Die Ergebnisse von Langzeitstudien stehen noch aus. Da in den letzten zwei Jahren über etliche Fälle von reiner Erythrozytenaplasie/Erythroblastopenie (Pure Red Cell Aplasia) nach subkutaner Gabe von Epoetin alfa berichtet wurde (21), wird dabei besonderes Augenmerk auf eine mögliche induzierte Antikörperbildung gegen die Substanz oder gegen endogenes EPO gelegt. Eine solche Antikörper-Induktion trat allerdings bei Darbepoetin alfa laut Herstellerangaben nur im hochdosierten Tierversuch auf, unter Therapie beim Menschen aber bisher in keinem Fall.

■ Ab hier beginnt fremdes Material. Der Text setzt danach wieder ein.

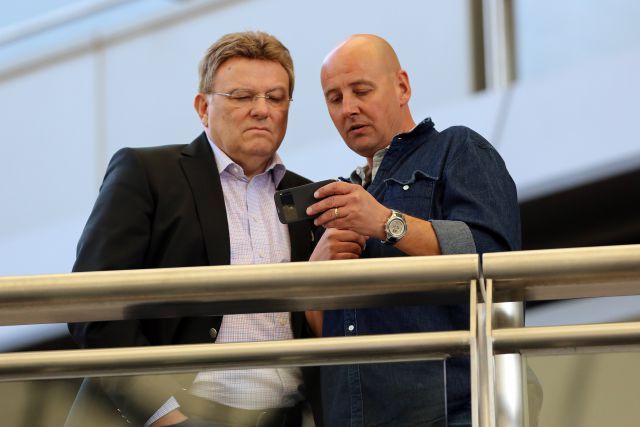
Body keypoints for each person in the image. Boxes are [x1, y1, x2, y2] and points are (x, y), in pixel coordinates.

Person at [65, 31, 353, 427]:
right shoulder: (148, 174)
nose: (261, 109)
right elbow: (91, 307)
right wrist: (165, 416)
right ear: (203, 107)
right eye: (241, 96)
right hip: (168, 415)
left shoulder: (312, 199)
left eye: (275, 97)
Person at [306, 34, 521, 426]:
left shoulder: (458, 147)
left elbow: (498, 263)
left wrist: (386, 223)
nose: (348, 108)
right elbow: (332, 334)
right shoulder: (344, 196)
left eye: (361, 90)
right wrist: (314, 281)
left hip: (452, 411)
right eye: (334, 98)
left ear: (402, 86)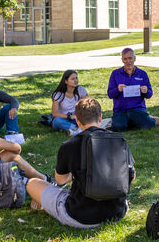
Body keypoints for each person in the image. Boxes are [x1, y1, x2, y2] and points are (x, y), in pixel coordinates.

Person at [28, 98, 135, 228]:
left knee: (32, 183)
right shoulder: (119, 140)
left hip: (81, 216)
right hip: (117, 211)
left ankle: (44, 203)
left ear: (78, 121)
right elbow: (131, 176)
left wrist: (75, 174)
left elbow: (60, 180)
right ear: (100, 117)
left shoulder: (69, 145)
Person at [107, 48, 159, 131]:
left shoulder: (142, 74)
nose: (128, 61)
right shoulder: (115, 74)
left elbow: (149, 94)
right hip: (120, 110)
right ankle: (133, 121)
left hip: (137, 109)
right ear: (122, 60)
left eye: (130, 58)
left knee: (148, 125)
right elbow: (110, 94)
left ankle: (149, 119)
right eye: (125, 59)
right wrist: (117, 89)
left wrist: (146, 91)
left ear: (134, 58)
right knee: (119, 127)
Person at [51, 70, 88, 136]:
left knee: (88, 119)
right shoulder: (58, 94)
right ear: (66, 81)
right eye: (73, 79)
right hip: (63, 119)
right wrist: (70, 117)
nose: (76, 80)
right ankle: (77, 129)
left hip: (77, 118)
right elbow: (54, 114)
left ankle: (72, 130)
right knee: (57, 121)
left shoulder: (81, 90)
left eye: (76, 78)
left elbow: (88, 105)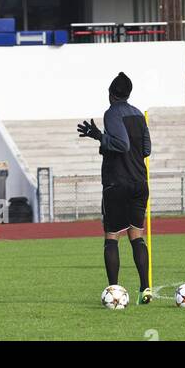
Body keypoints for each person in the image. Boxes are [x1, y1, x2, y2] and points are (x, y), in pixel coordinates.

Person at [78, 72, 153, 304]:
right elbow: (146, 149)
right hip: (140, 182)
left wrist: (99, 136)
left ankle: (114, 291)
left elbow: (122, 144)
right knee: (136, 235)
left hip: (116, 182)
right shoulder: (139, 114)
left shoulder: (111, 113)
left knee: (112, 237)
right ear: (129, 94)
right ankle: (145, 289)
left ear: (111, 94)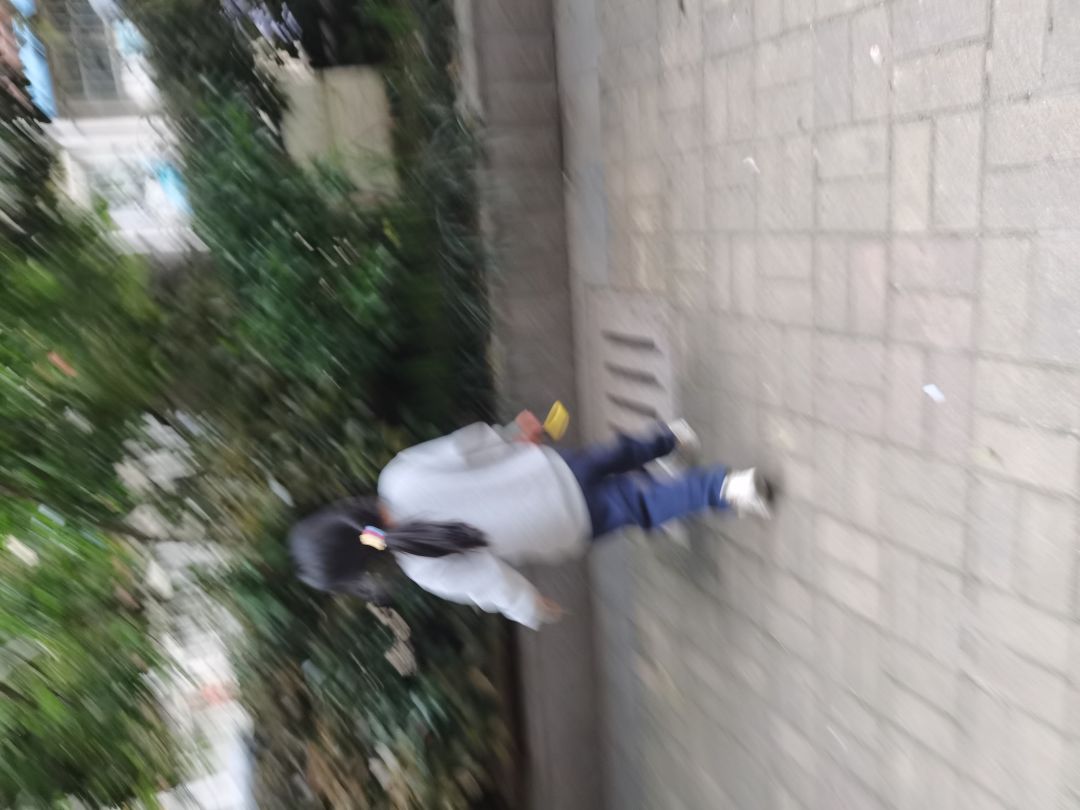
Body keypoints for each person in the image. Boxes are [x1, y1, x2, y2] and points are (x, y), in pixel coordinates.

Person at [289, 413, 773, 629]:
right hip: (547, 469)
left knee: (642, 506)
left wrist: (532, 608)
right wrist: (514, 434)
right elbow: (464, 447)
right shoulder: (398, 475)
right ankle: (672, 437)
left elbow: (491, 584)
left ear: (358, 569)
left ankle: (727, 488)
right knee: (612, 456)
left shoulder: (421, 567)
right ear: (339, 513)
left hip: (561, 522)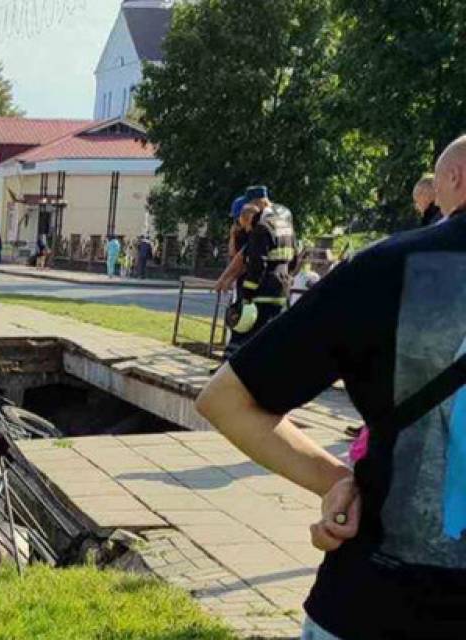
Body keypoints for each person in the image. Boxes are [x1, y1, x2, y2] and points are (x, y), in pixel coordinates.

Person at [196, 136, 466, 639]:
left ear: (454, 179)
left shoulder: (384, 268)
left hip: (378, 604)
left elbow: (226, 400)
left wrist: (335, 481)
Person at [224, 188, 295, 360]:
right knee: (270, 337)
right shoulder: (286, 226)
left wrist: (247, 294)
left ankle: (234, 373)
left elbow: (257, 265)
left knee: (247, 335)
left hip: (261, 292)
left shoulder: (261, 229)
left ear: (258, 203)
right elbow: (294, 257)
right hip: (281, 290)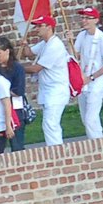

Wertende Zusammenfassung Darbepoetin alfa ist ein modifiziertes Erythropoetin, das sich allein in pharmakokinetischer Hinsicht vom endogenen Hormon und den bisher auf dem Markt befindlichen Präparaten unterscheidet. Die Verdoppelung bis Verdreifachung der Wirkdauer bedeutet für viele Patienten, seltener die Praxis oder Klinik aufsuchen zu müssen, und damit einen erheblichen Zuwachs an Lebensqualität. Auch im Hinblick auf die geringere zeitliche und personelle Beanspruchung der verabreichenden Institution wird ein Vorteil ersichtlich, insbesondere dann, wenn die Applikationsintervalle wirklich praxisnah auf die Dauer von Chemotherapiezyklen bei ambulanten Krebspatienten ausgeweitet werden können. Erfahrungen in der Langzeittherapie liegen noch nicht vor. Fazit: Kein therapeutisches Neuland, aber eine erfreuliche und praktische Weiterentwicklung.